Dialysis

Dialysis is a treatment that does some of the functions done by healthy kidneys. It is needed when your own kidneys can no longer take care of your body's needs.

Dialysis is a way to pump your blood through a machine that filters out the waste and returns the blood to your body.


When is dialysis needed?


You need dialysis when you develop end stage kidney failure usually by the time you lose about 85 to 90 percent of your kidney function.



What does dialysis do?

Like healthy kidneys, dialysis keeps your body in balance. Dialysis does the following:


  • Removes waste, salt and extra water to prevent them from building up in the body.
  • Keeps a safe level of certain chemicals in your blood, such as potassium, sodium and bicarbonate.
  • Helps to control blood pressure.



  • What are the types of dialysis?

### [Directions]
• A. Write out the part of the dialysis passage that opens with the words containing "What does dialysis" and closes with "in the body.", copying it word for word.
• B. Carry the dialysis passage forward, picking up right after its final line.
The entries have nothing to do with the dialysis passage.

### [Data for review]
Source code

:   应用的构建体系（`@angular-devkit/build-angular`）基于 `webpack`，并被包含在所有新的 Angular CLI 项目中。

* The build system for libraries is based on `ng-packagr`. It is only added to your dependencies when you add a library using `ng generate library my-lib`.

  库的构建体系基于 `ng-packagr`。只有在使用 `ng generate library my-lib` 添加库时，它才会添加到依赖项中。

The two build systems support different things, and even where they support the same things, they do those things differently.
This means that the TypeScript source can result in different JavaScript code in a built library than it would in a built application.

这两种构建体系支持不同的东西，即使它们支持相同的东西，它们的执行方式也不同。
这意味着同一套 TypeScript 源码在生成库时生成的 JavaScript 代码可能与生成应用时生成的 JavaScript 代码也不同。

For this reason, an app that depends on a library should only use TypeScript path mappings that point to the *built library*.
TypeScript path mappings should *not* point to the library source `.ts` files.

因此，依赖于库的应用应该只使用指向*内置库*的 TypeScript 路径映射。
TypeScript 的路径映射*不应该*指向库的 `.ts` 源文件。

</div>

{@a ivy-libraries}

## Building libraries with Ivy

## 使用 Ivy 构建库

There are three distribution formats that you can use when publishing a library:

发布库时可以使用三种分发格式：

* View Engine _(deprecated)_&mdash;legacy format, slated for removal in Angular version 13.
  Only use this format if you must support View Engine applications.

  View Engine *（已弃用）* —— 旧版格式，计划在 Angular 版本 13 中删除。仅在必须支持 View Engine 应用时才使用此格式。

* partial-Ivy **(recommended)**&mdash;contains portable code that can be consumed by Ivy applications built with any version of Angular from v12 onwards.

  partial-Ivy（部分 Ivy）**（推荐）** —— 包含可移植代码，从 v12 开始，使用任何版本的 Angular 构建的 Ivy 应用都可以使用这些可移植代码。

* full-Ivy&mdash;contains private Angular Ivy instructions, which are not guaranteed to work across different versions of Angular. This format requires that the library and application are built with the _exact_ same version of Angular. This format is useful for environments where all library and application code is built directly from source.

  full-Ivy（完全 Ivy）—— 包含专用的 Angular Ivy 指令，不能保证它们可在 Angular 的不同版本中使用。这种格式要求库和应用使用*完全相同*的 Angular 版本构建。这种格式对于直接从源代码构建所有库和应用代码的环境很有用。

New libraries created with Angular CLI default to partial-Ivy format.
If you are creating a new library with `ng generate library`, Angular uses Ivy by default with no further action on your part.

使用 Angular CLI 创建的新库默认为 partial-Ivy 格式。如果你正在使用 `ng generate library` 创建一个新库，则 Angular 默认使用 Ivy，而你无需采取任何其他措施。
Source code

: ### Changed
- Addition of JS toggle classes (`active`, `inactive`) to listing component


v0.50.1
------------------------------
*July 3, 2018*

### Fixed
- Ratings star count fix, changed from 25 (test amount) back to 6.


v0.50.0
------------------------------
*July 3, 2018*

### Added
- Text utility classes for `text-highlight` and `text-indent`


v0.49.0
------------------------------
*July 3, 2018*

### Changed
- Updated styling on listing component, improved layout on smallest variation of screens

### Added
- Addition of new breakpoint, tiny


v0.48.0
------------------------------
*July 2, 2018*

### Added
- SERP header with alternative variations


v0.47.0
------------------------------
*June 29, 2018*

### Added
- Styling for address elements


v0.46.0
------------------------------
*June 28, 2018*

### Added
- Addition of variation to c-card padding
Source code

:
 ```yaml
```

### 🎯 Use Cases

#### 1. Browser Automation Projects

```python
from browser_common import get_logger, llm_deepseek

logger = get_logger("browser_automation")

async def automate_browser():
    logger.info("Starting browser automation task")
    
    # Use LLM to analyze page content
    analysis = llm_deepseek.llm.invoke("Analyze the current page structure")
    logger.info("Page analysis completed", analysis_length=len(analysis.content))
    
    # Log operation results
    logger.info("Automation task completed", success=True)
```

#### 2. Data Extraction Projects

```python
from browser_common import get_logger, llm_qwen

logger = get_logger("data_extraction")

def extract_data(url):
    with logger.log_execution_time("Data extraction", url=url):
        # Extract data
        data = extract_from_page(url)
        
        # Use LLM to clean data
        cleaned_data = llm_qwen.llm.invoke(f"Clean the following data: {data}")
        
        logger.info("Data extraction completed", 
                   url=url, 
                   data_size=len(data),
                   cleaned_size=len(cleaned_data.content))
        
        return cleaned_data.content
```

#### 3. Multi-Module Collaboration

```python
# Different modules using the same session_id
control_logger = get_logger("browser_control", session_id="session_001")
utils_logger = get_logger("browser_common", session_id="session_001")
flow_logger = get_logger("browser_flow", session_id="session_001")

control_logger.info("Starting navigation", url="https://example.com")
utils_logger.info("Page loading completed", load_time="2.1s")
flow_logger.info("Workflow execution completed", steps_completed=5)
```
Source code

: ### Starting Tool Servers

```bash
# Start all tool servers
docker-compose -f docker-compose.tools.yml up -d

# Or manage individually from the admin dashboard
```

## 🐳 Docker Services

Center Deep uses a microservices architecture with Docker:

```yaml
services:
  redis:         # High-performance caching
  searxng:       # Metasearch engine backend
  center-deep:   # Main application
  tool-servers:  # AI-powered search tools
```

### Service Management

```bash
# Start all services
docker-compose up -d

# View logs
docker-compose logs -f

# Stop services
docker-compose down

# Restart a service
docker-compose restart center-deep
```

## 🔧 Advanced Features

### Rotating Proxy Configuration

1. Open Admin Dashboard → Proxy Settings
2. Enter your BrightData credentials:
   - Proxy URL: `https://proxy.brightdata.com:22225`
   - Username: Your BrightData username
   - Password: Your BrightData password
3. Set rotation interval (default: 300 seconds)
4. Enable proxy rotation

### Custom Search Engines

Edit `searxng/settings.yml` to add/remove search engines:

### [Results of the exercise]
• A.
What does dialysis do?

Like healthy kidneys, dialysis keeps your body in balance. Dialysis does the following:


  • Removes waste, salt and extra water to prevent them from building up in the body.

• B.
    The 2 types of dialysis are hemodialysis and peritoneal dialysis



    Hemodialysis:

    In hemodialysis, an artificial kidney (hemodialyzer) is used to remove waste and extra chemicals and fluid from your blood. To get your blood into the artificial kidney, the doctor needs to make an access (entrance) into your blood vessels. This is done by minor surgery to your arm or leg.
    Sometimes, an access is made by joining an artery to a vein under your skin to make a bigger blood vessel called a fistula.
    However, if your blood vessels are not adequate for a fistula, the doctor may use a soft plastic tube to join an artery and a vein under your skin. This is called a graft. Occasionally, an access is made by means of a narrow plastic tube, called a catheter, which is inserted into a large vein in your neck. This type of access may be temporary, but is sometimes used for long-term treatment.



    Usually, each hemodialysis treatment lasts about four hours and is done three times per week.



    Peritoneal Dialysis:

    In this type of dialysis, blood is cleaned inside the body. The doctor will do surgery to place a plastic tube called a catheter into your abdomen (belly) to make an access. During the treatment, your abdominal area (called the peritoneal cavity) is slowly filled with dialysate through the catheter. The blood stays in the arteries and veins that line your peritoneal cavity. Extra fluid and waste products are drawn out of your blood and into the dialysate.